Troppi morti nelle case di riposo: dal 1° febbraio 3859 decessi

Rezza, direttore del dipartimento malattie infettive dell’Iss: "Sottostimati i numeri dei decessi: in alcuni casi non viene fatto il tampone"

ULTIMO AGGIORNAMENTO 12:07
Il prof. Gianni Rezza, dell'Istituto superiore di Sanità

Continuando ad aumentare i decessi all’interno delle case di riposo (Rsa) a causa della pandemia di covd-19. In totale, si legge nella survey dell’Iss, 3859 residenti sono deceduti dal 1° febbraio alla data della compilazione del questionario (26 marzo-6 aprile). La percentuale maggiore di decessi è stata registrata in Lombardia (47.2%) e in Veneto (19.7%). Il tasso di mortalità, calcolato come numero di deceduti sul totale dei residenti è complessivamente pari all’8.4%. I dati sul numero totale di decessi si riferiscono a 576 strutture in tutto il territorio nazionale.
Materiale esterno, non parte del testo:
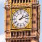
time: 1:11
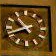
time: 10:41
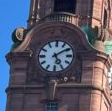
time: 5:09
Rezza: “Decessi sottostimati”

Sulla questione delle Rsa si è soffermato anche Giovanni Rezza, direttore del dipartimento malattie infettive dell’Iss: “Noi vediamo molti focolai nelle Rsa”, sottolinea, “e abbiamo una sottostima dei numeri dei decessi, è inutile negarlo: questo deriva dal fatto che in alcuni casi non viene fatto il tampone”. Secondo Rezza, “è chiaro che siccome ci sono molti casi di operatori sanitari, sono scoppiati dei focolai nelle Rsa. In questo momento va posta molta attenzione a questi luoghi, vanno fatti degli interventi di urgenza, bisogna arginare questo fenomeno”.

Soleto

A Soleto, in provincia di Lecce, all’interno della Casa di Riposo La Fontanella hanno perso la vita a causa del coronavirus altri due anziani. Si tratta di una 95enne di Castrignano e di un 80enne di Galatina ricoverati, la prima al Dea, il secondo nel reparto di malattie infettive del Vito Fazzi di Lecce. I decessi totali sono così saliti a 12. Attualmente gli anziani presenti nella struttura sono 20, tutti positivi al Covid 19.

Padova

La procura di Padova ha aperto un fascicolo, senza indagati, su due decessi avvenuti nella casa di riposo gestita dall‘istituto Configliachi di Padova. Gli anziani al centro della denuncia sono morti la settimana scorsa e le due famiglie denunciano opacità e poca chiarezza da parte della direzione degli istituti. Lo riporta Ansa. Proprio ieri sono stati fatti i tamponi al Configliachi, sia nella struttura di via Chiesanuova che all’istituto Breda di Ponte di Brenta, entrambi sotto la medesima direzione, e sono stati trovati quattro positivi, un operatore e tre ospiti, immediatamente isolati.

Spi-Cgil: auspichiamo attenzione case riposo

Il sindacato dei pensionati della Cgil auspica che nel decreto Cura Italia in approvazione in queste ore al Senato “ci sia la massima attenzione al problema delle case di riposo, dove si sono registrati migliaia di contagi sia tra gli operatori che tra gli anziani ospiti”. Lo afferma il segretario generale dello Spi-Cgil Ivan Pedretti. “È del tutto evidente – continua Pedretti – che all’esplosione dell’emergenza in molte realtà non si sono prese le dovute precauzioni. A questi errori non è possibile porre rimedio e verrà il tempo per accertarne le responsabilità. Ora però bisogna fare tutto il necessario perché non si ripetano più e perché queste strutture siano messe in sicurezza in tutto il territorio nazionale”.